Another place where the second palatalization, triggered by the “right kind” of ě/i shows up is in the imperatives. The imperative is formed by a suffix /-i, following by a person/number ending (see Lunt 2001: 98). As noted in Lunt, the suffix –ě appears in the dual and plural of stems that end in or j, while -i appears in all the singular forms and in the dual and plural forms of the stems that end in a consonant other than j or a vowel other than ǫ. Crucially for our purposes, both imperative suffixes and -i are of the kind that triggers the second palatalization, so all velar-final stems undergo the k-to-c change. Consider: mog-ǫtъ ‘be able’ ~ moʒi / moʒěte; strěg-ǫtъ ‘protect’ ~ strěʒi / strěʒěte. As an additional complication, stems in -ek / -eg change to ьc / –ьʒ; hence, rek-ǫtъ ‘say’ ~ rьci / rьcěte.

With the exception of the “special” i and ě, all other front vowels, including the other instances of i and ě, as well as ь, e, and ę, trigger the first palatalization, i.e. the k-to-č change, as in člověče ‘man’ (vocative singular).

Finally, it should be noted that, as discussed in great detail in an earlier mini-series of posts (see part 1, part 2, part 3, and part 4), the Second Slavic Palatalization did not apply in the dialect of Old Novgorod. Russian linguist Andrei Zalizniak has shown that the Old Novgorod dialect, alongside the Old Russian dialects of the Kiev and Moscow, played a part in the formation of the standard modern Russian. As a result, modern Russian combines some forms from the southern zone that exhibit the palatalization, such as celyj ‘whole’, with forms without the palatalization that derive from the dialect of Old Novgorod, such as na ruke ‘on the arm/hand’.

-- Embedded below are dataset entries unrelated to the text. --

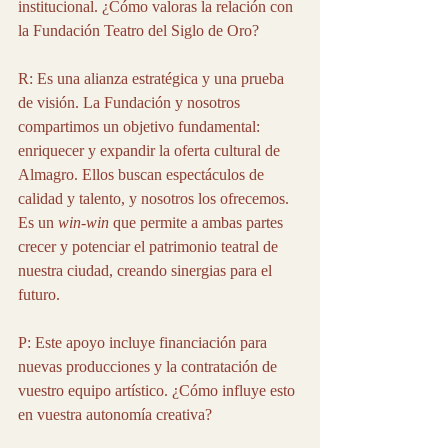
institucional. ¿Cómo valoras la relación con 
la Fundación Teatro del Siglo de Oro?
R: Es una alianza estratégica y una prueba 
de visión. La Fundación y nosotros 
compartimos un objetivo fundamental: 
enriquecer y expandir la oferta cultural de 
Almagro. Ellos buscan espectáculos de 
calidad y talento, y nosotros los ofrecemos. 
Es un 
win-win
 que permite a ambas partes 
crecer y potenciar el patrimonio teatral de 
nuestra ciudad, creando sinergias para el 
futuro.
P: Este apoyo incluye financiación para 
nuevas producciones y la contratación de 
vuestro equipo artístico. ¿Cómo influye esto 
en vuestra autonomía creativa?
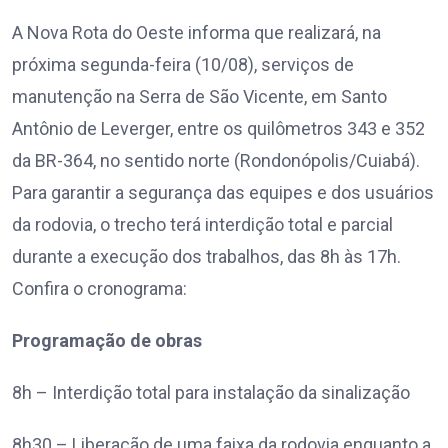
A Nova Rota do Oeste informa que realizará, na
próxima segunda-feira (10/08), serviços de
manutenção na Serra de São Vicente, em Santo
Antônio de Leverger, entre os quilômetros 343 e 352
da BR-364, no sentido norte (Rondonópolis/Cuiabá).
Para garantir a segurança das equipes e dos usuários
da rodovia, o trecho terá interdição total e parcial
durante a execução dos trabalhos, das 8h às 17h.
Confira o cronograma:
Programação de obras
8h – Interdição total para instalação da sinalização
8h30 – Liberação de uma faixa da rodovia enquanto a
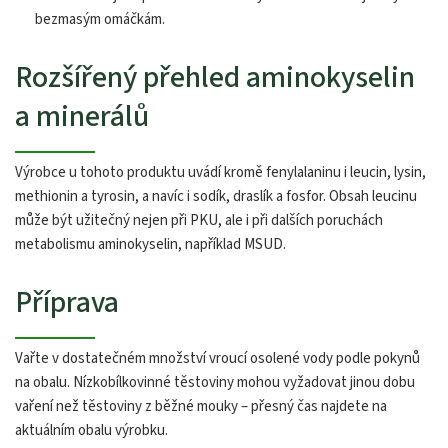
bezmasým omáčkám.
Rozšířený přehled aminokyselin
a minerálů
Výrobce u tohoto produktu uvádí kromě fenylalaninu i leucin, lysin,
methionin a tyrosin, a navíc i sodík, draslík a fosfor. Obsah leucinu
může být užitečný nejen při PKU, ale i při dalších poruchách
metabolismu aminokyselin, například MSUD.
Příprava
Vařte v dostatečném množství vroucí osolené vody podle pokynů
na obalu. Nízkobílkovinné těstoviny mohou vyžadovat jinou dobu
vaření než těstoviny z běžné mouky – přesný čas najdete na
aktuálním obalu výrobku.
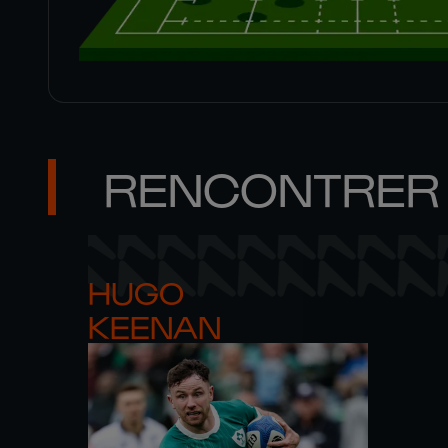
RENCONTRER 
HUGO 

KEENAN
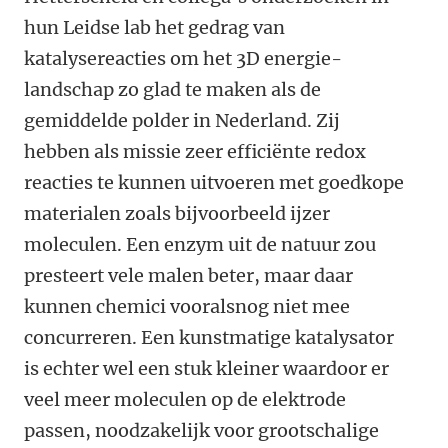
hun Leidse lab het gedrag van
katalysereacties om het 3D energie-
landschap zo glad te maken als de
gemiddelde polder in Nederland. Zij
hebben als missie zeer efficiënte redox
reacties te kunnen uitvoeren met goedkope
materialen zoals bijvoorbeeld ijzer
moleculen. Een enzym uit de natuur zou
presteert vele malen beter, maar daar
kunnen chemici vooralsnog niet mee
concurreren. Een kunstmatige katalysator
is echter wel een stuk kleiner waardoor er
veel meer moleculen op de elektrode
passen, noodzakelijk voor grootschalige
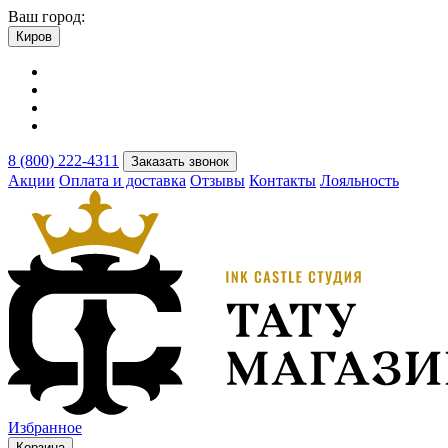
Ваш город:
Киров
8 (800) 222-4311
Заказать звонок
Акции
Оплата и доставка
Отзывы
Контакты
Лояльность
Избранное
Корзина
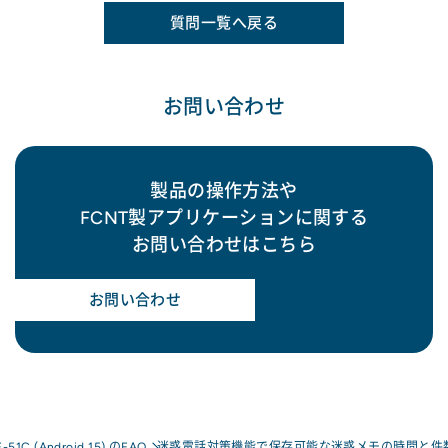
質問一覧へ戻る
お問い合わせ
製品の操作方法や
FCNT製アプリケーションに関する
お問い合わせはこちら
お問い合わせ
F-51C (Android 15) のFAQ
迷惑電話対策機能で保存可能な迷惑メモの時間と件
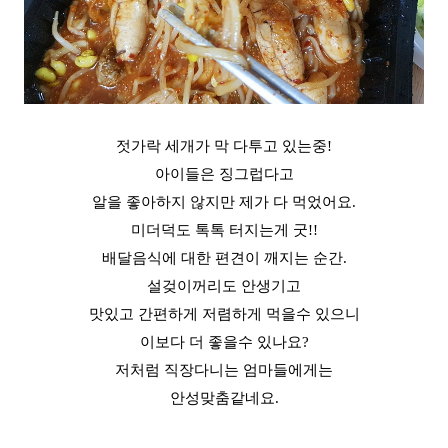
젓가락 세개가 막 다투고 있는중!
아이들은 징그럽다고
알을 좋아하지 않지만 제가 다 먹었어요.
미더덕도 톡톡 터지는게 굿!!
배달음식에 대한 편견이 깨지는 순간.
설겆이꺼리도 안생기고
맛있고 간편하게 저렴하게 먹을수 있으니
이보다 더 좋을수 있나요?
저처럼 직장다니는 엄마들에게는
안성맞춤같네요.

2_17_2012_mat*Unfortunately, “palatalization” is a confusing term because it can mean one of two different things: addition of a palatal co-articulation to the usual articulation of the consonant or changing the usual articulation of the consonant completely. The first case can be illustrated with the change from /k/ to /k’/ (the contrast between the two sounds can be heard in Russian in k Ire ‘to Ira’ vs. Kire ‘to Kira’), or the difference between the “hard” /t/ and “soft” /t’/ (see image on the left). In this post, we are interested in the second type of palatalization, the one that changes, for example, /k/ to /č/.

**Besides plain velars, consonant clusters consisting of /s/ followed by a velar were subject to these palatalization processes, but for the presentation’s sake, here I focus on the plain velars only.



Lunt, Horace G. (2001) Old Church Slavonic Grammar. Mouton de Gruyter.